On the other hand, the WTI futures market remains extremely liquid, with a large and diverse population of market participants as well as a host of related futures based on price relationships across the energy complex. That makes it the "most efficient" way to trade oil, according to CME Group, the parent of the Nymex exchange.
The WTI futures market also benefits from the explosion in US oil production over the last decade driven by new techniques for extracting oil from shale formations. That makes it the centerpiece for hedging by US producers and others that rely on this source of oil.
“The negative WTI price occurred on a single day last year due to the negative demand shock in Q1 2020 and the subsequent spike in inventory. However, such a short-lived event – less than one trading day – cannot have an impact on the hedging program of any oil producer,” said Georgi Slavov, global head of fundamental research at Marex Spectron. “In addition, the consistent decline in oil prices which started in early January 2020 triggered a sharp increase in hedge ratios. Historically, US oil production is about 30-35% hedged. This rose to 45% this time last year before retreating to the long-term average levels. Lower output and a steady uptrend in prices also contributed to the decline in the hedging ratio. We see no evidence that hedging was performed with the use of other oil benchmarks,” he said.
Going forward, US oil exports are becoming increasingly important to the global market. Platts proposed adding WTI Midland to the Brent basket because of its importance to European refineries. US oil also is flowing to buyers in Asia. In 2020, US exports of crude oil to China jumped to 176 million barrels of oil, more than three times the amount in 2019 and more than any other destination, according to the Energy Information Administration, a branch of the US Energy Department.
Case in point: During the peak of the oil market over-supply in early 2020, Hess, one of the largest independent oil producers in the US, chartered three very large crude carriers to store six million barrels of oil coming out of its fields in North Dakota. The company disclosed during a briefing for investors in January that one of the cargos was sold to China in September; the other two were sold to China several months later.
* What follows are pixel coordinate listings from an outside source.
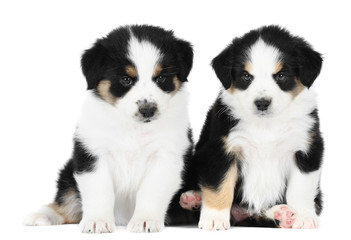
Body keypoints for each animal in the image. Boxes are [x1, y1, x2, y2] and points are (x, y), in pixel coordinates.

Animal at [24, 24, 195, 232]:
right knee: (67, 202)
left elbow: (151, 190)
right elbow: (100, 190)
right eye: (126, 79)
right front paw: (97, 221)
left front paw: (145, 220)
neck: (133, 129)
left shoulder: (168, 155)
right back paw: (41, 215)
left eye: (161, 77)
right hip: (69, 170)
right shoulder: (92, 153)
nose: (148, 110)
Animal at [182, 25, 324, 230]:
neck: (266, 125)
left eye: (281, 76)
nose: (262, 103)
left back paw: (283, 214)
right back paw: (193, 198)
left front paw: (304, 217)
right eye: (246, 76)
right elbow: (219, 186)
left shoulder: (306, 149)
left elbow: (301, 188)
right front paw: (214, 219)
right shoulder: (221, 149)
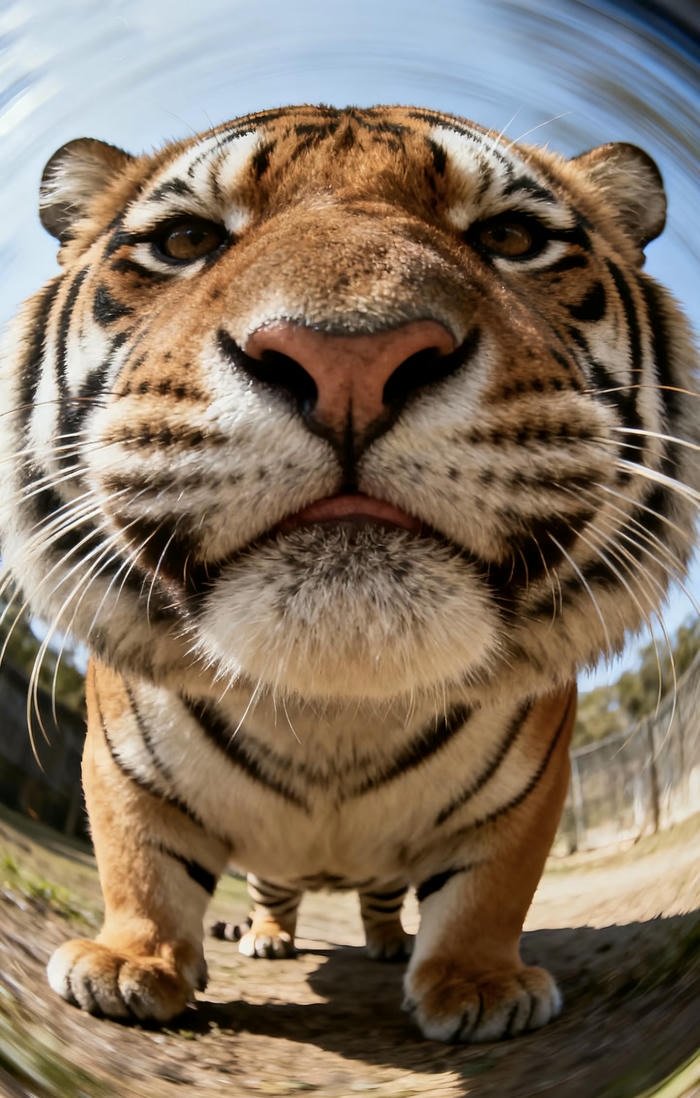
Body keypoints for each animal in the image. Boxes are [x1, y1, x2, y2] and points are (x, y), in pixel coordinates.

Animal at [0, 104, 695, 1044]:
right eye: (184, 241)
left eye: (512, 237)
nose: (350, 362)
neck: (336, 711)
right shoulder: (123, 770)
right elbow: (138, 862)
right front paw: (126, 964)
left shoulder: (528, 792)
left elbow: (489, 890)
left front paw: (480, 985)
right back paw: (266, 936)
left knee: (380, 898)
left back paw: (388, 942)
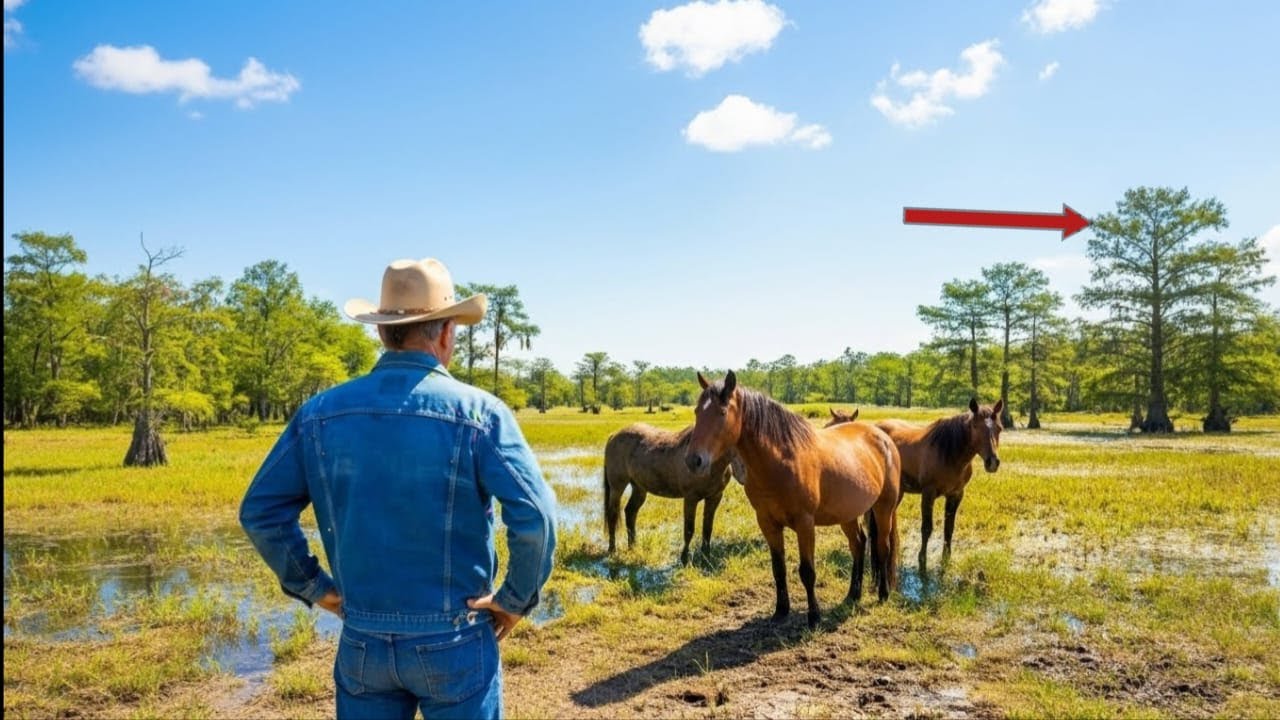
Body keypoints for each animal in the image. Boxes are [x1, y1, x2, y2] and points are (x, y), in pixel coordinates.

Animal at [604, 423, 745, 565]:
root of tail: (614, 435)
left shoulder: (714, 497)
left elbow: (707, 528)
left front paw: (706, 557)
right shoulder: (690, 498)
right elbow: (689, 529)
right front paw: (684, 559)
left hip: (639, 488)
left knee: (630, 512)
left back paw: (633, 546)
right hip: (617, 487)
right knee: (613, 515)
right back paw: (612, 549)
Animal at [685, 371, 900, 629]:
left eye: (722, 412)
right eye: (697, 411)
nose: (694, 461)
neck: (781, 462)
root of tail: (883, 437)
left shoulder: (804, 523)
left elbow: (807, 571)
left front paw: (814, 617)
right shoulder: (767, 522)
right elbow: (778, 568)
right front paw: (781, 611)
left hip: (883, 508)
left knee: (882, 547)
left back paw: (883, 594)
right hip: (848, 513)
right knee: (858, 544)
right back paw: (853, 595)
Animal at [871, 398, 1003, 569]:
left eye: (999, 429)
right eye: (975, 426)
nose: (992, 462)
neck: (949, 454)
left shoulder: (956, 494)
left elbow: (949, 528)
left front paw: (946, 558)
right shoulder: (928, 493)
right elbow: (927, 528)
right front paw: (922, 559)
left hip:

The key question is whether these US exports are priced with reference to WTI or Brent. Hess currently relies on WTI futures to hedge most of its production, but these three cargoes were all sold at a premium to Brent. It will be interesting to see how US producers adjust their hedging strategies as the market continues to evolve.
Both ICE and CME have attempted to address this issue by introducing futures contracts based on the price of oil being exported from the Gulf Coast—the Permian WTI (HOU) contract and the WTI Houston (HCL) contract respectively. Trading volumes have been relatively low, however, and these contracts show no sign of dislodging WTI futures as the primary gauge of US crude prices.
Will Acworth contributed to this report.